Я молча посмотрел на него: мне трудно было говорить.
— Вот что, мой милый. Я не хочу навязываться вам, но советую не пренебрегать таким случаем. Абиссиния — ужасная страна, и пребывание в ней обходится нам, европейцам, слишком дорого.
— Да, мсье Мабилар, в жизни вообще приходится терять очень многое и за все приходится расплачиваться, даже за самую невинную привязанность. Я очень благодарен вам за ваше предложение, но должен сказать, что еще не думал о том, что я теперь предприму, так что разрешите мне дать вам ответ завтра утром.
— Конечно! Даже позже, — мой автомобиль нуждается в починке и вряд ли будет готов раньше, чем завтра вечером. Но разрешите мне пригласить вас сегодня отужинать со мной. Не могу похвалиться изысканным меню, но повар у меня хороший, и найдется также бутылка хорошего вина. Эту бутылку сотерна — вино моей родины — я берег на тот случай, чтобы отпраздновать свой отъезд из этой проклятой страны. Надеюсь, что завтра я навсегда покину ее, и вы, вероятно, составите мне компанию. Не правда ли? Вечером я зайду за вами. Au revoir, monsieur![22]

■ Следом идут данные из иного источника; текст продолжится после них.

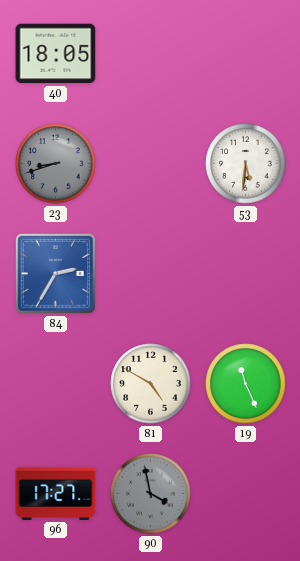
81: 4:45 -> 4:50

Когда он вышел, меня поразила тишина, царившая в моей комнате, и я вновь погрузился в то полусонное состояние, в котором пребывал все время.
После зрелого размышления я пришел к выводу, что мне ничего другого не остается, как использовать эту возможность. Бели бы я вздумал телеграфировать отсюда доктору Целле, то мог бы получить деньги только в Адисе, а что касается фотографического аппарата, то вообще неизвестно, пришлют ли его мне. Добраться же до столицы с моими несколькими грошами в кармане было бы весьма затруднительно. Самое разумное, конечно, было доехать с этим французом до Асмары и оттуда по телеграфу затребовать денег. Через два дня деньги могли быть уже там, и я мог бы купить себе дешевенький аппарат и продолжать свое путешествие.

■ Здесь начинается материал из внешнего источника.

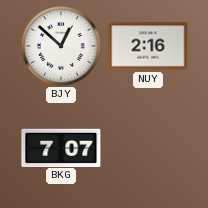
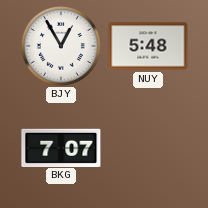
BJY: 12:52 -> 12:55
NUY: 2:16 -> 5:48
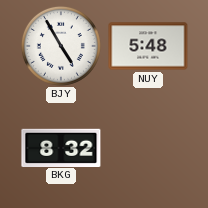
BJY: 12:55 -> 4:55
BKG: 7:07 -> 8:32
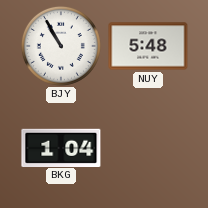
BJY: 4:55 -> 10:55
BKG: 8:32 -> 1:04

Но уже, конечно, не в Абиссинии, несмотря на то, что для моих читателей эта страна, может быть, и представляла собой много интересного.
Француз ответил вежливым поклоном, когда я выразил согласие поехать с ним, а я от души пожалел, что судьба послала ему такого скучного компаньона, как я. На другое утро я вместе с ним приступил к починке автомобиля, который был основательно поврежден. Работа эта доставляла мне удовольствие: она отвлекала мои мысли от постигшей меня утраты.
Вспоминая это путешествие на автомобиле, я удивился, как мы тогда не сломали себе шеи на этих проклятых дорогах, то есть, вернее, это был только слабый намек на дорогу, которая, очевидно, была размыта непрекращающимися ливнями. Правда, сейчас дождей не было, и почва совсем высохла: мне казалось, что с той ужасной ночи ни разу не было дождя. Хотя, пожалуй, я ошибался — в день нашего отъезда был небольшой дождик и на другой день тоже. Но эта свежесть была мне даже приятна, потому что постоянное сидение на одном месте и монотонный шум мотора усыпляли меня и направляли мои мысли все в то же русло. Уровень воды в реке, где потонули мои вещи, значительно понизился, но все же нам стоило больших усилий переехать ее на автомобиле. Когда мы, преодолев это, уселись за обед, то решили, что ехать сегодня дальше нет никакого смысла; поэтому Мабилар согласился на мое предложение переночевать здесь. После обеда я не мог усидеть на месте, меня тянуло туда, в лес, на могилку моего мальчика.